Group 4 - Data Preparation
ISSS608 Visual Analytics and Applications - Project
EXPLORING AND VISUALIZING SPATIO-TEMPORAL PATTERNS OF SELF-INFLICTED DEATHS IN INDIA FROM 2001-2012 USING R
Contents
Dataset Overview
The dataset – “Suicides in India” is downloaded from Kaggle uploaded by Rajanand Ilangovan. The dataset contains the suicides committed from 2001 – 2012. The structure of dataset is shown in the screenshot provided below:
The variables and their description:
Variable | Description |
---|---|
State | Lists the 29 states and 7 union territories in India |
Year | Shows the year ranging from 2001 – 2012 |
Type_code | Categories as cause of act, means adopted, educational profile, social status and professional profile of the victim |
Type | Describes the Type_code in detail |
Gender | Either male or female |
Age-group | Shows the age range of the victims |
Total | Provides the number of victims |
R Packages Necessary
Many useful R function comes in packages (free libraries of code written by R's active user community). We use these pre-defined packages to make our work easy and not all packages not pre-installed in RStudio. So, when we need to use any package we can install them manually from RStudio.
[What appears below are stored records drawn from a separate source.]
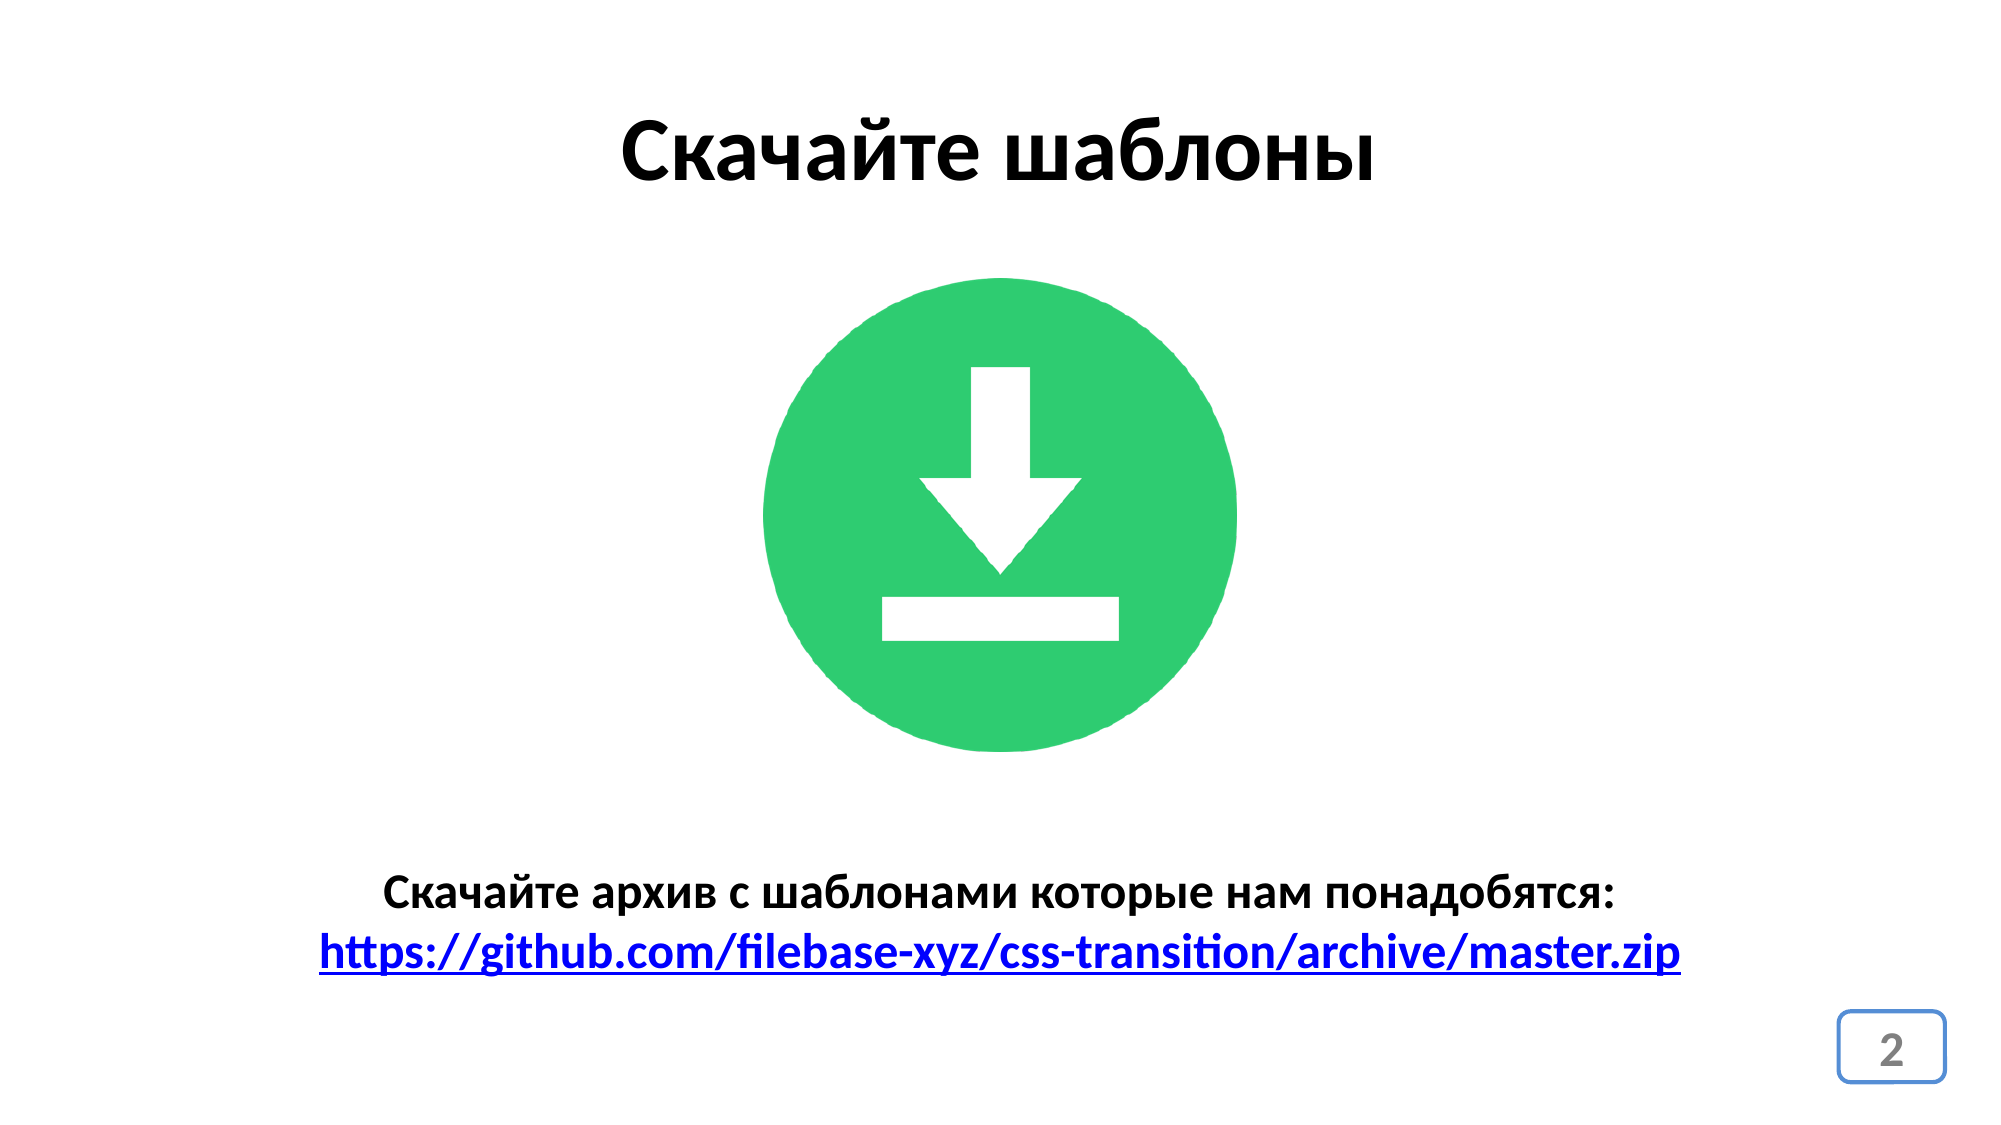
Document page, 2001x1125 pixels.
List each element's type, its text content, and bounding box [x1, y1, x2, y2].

text_box 2 [1836, 1009, 1948, 1085]
picture [763, 278, 1237, 752]
text_box Скачайте шаблоны [0, 81, 2000, 207]
text_box Скачайте архив с шаблонами которые нам понадобятся: https://github.com/filebase-xyz/css-transition/archive/master.zip [0, 851, 2000, 987]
The packages used for our analysis are as follows:
- ggplot2
- RColorBrewer
- scales
- Shiny
- plotly
- Shinythemes
- tmap
- Shinydashboard
- tidyverse
- ggmap
- devTools
- d3treeR
Data Preparation
Tidy State name
Certain States' name appear abbreviated, renaming them with their full forms could be highly helpful in interpretation.
Tidy Type variable
Moreover, there is discrepancy in 'Type' column for 2 values which are corrected as shown:
Tidy Causes Type code
There are certain causes which are not properly captured and are not specific enough to be added in the analysis. Also, the States column includes aggregations which are should be removed. A separate data frame is created after removing these variables.